First of all, I love my iPad2. Coupled with MobileMe and now iCloud, it allows me to manage appointments, enter contacts, take notes, etc. Sync them with the iPhone and iMac. and besides that Filemaker Go allows me to work with my FM11 database resident on my iMac. I'm in business.

Allow me to gloat, second. When the Kindle Fire had the center of attention pre-iPhone 4s for all about 2 seconds, we had to hear from all of the press and all of the Kindle Fire fanatics that the Kindle Fire would DESTROY the iPad, that the Kindle Fire set the price point for tablets in the future, that Jeff Bezos would be the next Steve Jobs, blah, blah, blah.

Now, gee, no shit, Amazon is following the same failed strategy as the netbook. Flood the market with OK quality product at a low price. Watch your margins shrink.

Oh wait, though, they would make it back on content sales. But yet again, you have another dumbfuck company looking at the wrong target.

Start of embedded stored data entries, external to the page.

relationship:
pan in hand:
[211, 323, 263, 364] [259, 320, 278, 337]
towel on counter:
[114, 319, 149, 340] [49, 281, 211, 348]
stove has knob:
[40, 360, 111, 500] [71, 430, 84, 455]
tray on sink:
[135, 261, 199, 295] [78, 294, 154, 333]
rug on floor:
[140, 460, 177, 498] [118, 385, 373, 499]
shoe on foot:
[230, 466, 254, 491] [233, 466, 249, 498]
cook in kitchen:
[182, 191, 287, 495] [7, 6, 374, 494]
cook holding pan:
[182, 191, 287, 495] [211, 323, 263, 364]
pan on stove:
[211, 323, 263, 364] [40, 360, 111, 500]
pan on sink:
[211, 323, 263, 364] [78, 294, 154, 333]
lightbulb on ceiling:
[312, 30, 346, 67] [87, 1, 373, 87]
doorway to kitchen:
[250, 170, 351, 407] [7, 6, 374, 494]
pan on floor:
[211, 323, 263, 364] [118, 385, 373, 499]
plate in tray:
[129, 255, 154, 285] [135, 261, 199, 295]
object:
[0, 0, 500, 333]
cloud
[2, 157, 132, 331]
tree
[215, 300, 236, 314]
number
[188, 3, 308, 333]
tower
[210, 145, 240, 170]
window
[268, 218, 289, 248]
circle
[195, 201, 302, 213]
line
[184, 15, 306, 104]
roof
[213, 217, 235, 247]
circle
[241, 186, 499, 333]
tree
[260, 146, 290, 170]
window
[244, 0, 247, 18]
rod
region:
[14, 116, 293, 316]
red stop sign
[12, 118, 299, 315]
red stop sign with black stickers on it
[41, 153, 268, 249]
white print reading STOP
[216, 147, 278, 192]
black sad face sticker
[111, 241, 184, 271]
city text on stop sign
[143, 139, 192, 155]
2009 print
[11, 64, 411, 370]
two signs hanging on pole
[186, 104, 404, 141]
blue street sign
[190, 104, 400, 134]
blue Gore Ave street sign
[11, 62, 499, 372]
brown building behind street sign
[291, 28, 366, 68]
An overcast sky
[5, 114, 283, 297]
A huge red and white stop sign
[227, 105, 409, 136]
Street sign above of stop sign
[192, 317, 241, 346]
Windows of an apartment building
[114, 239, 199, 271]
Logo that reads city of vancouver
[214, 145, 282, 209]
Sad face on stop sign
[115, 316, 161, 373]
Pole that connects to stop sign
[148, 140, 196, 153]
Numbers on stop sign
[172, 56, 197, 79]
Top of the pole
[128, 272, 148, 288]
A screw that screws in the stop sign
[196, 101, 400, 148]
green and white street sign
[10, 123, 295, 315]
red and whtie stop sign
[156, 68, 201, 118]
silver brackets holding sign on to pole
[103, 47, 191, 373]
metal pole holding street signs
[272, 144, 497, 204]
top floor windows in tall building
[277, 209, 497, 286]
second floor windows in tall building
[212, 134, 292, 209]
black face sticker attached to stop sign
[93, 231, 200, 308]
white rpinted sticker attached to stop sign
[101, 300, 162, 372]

IT'S NOT CONTENT THAT MAKES APPLE RICH, IT'S THE HARDWARE, DUMMIES!!! When will these companies learn.

Steve (RIP) said it best, "They just don't get it."

Well excuse me- it's music iTunes content that made the iPod and lack of movie/ video content that has kept the ATV as a lonely hobby. Most people have no idea what the hell an Apple TV is- have you ever even seen a commercial for it?
post #67 of 69
Amazon is doomed!
This isn't the first time Jeff Bezos was predicted doom and gloom. This Fire will sell like hotcakes- perfectly marketed nowwithn TV advertising in time for holiday sales.
post #68 of 69
Quote:
Originally Posted by Jetz View Post

A lot of comments here sound a lot like what people said about Android and the iPad when it launched.

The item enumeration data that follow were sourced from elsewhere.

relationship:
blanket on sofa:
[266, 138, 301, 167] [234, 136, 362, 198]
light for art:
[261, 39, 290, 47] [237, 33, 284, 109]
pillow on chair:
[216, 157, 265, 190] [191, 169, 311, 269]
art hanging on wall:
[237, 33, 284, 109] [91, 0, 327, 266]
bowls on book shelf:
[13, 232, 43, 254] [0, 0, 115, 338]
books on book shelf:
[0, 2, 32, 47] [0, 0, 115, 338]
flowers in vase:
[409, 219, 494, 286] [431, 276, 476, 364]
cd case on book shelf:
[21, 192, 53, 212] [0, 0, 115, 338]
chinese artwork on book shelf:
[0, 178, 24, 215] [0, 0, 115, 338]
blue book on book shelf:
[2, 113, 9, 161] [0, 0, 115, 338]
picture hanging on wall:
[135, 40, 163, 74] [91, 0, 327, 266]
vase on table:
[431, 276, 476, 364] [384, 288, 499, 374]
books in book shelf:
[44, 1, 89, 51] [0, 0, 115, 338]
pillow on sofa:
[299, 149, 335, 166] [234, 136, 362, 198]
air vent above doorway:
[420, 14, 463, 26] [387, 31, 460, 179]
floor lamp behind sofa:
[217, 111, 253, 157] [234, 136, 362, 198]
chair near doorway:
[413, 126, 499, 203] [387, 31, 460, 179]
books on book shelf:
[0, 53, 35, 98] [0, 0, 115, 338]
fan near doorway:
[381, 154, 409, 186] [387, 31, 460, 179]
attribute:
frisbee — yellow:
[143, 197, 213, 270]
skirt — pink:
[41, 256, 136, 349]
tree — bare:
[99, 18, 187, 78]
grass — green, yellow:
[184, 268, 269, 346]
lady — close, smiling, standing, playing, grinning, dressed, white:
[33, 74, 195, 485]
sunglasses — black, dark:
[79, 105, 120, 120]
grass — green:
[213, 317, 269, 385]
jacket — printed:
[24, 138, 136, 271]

I think most people can understand the appeal, from the (potential) consumer end. What I, and others, are questioning is how exactly Amazon plans on making money.

If it's true that they are selling each Fire at a loss, then they have to make-up for that loss through profits that are driven by someone owning the Fire.

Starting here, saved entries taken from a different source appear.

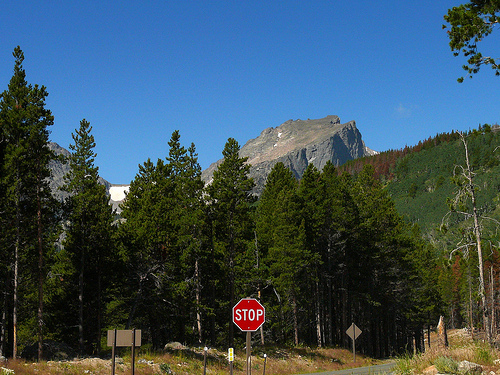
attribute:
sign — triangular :
[231, 297, 268, 332]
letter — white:
[231, 307, 241, 322]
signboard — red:
[223, 291, 263, 331]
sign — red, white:
[228, 290, 266, 348]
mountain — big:
[198, 114, 378, 194]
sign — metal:
[105, 329, 143, 348]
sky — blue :
[338, 31, 402, 83]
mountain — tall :
[202, 112, 381, 182]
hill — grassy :
[277, 133, 494, 327]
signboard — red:
[227, 292, 269, 339]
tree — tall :
[201, 135, 258, 352]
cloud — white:
[390, 104, 412, 116]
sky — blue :
[4, 7, 461, 122]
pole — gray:
[243, 329, 253, 374]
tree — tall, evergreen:
[112, 158, 214, 345]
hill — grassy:
[0, 346, 375, 371]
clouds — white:
[155, 44, 320, 126]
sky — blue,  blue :
[0, 0, 497, 185]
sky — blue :
[99, 16, 477, 160]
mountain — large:
[173, 96, 385, 206]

I don't know enough about Amazon's business to know if this is possible, likely, or whatever. I also don't know if there are enough untapped markets in which Amazon can use the Fire (where they couldn't have relied on simply making money their old fashioned way). I just don't know.

But selling a piece of hardware at a loss, and hoping that people will gobble up content for a small margin, thus recouping the initial loss and leading to profits ... that sounds like at least a semi-dangerous plan, in this particular market. Doesn't it?
post #69 of 69
Quote:
Originally Posted by jackpolet View Post

But kindle is suitable for vocational and holiday tours like 2 or 3 weeks time.

The iPad outlasts the Kindle Fire. You're referring to the eInk-based Kindles though the article is referring to the Kindle Fire eroding Amazon margins.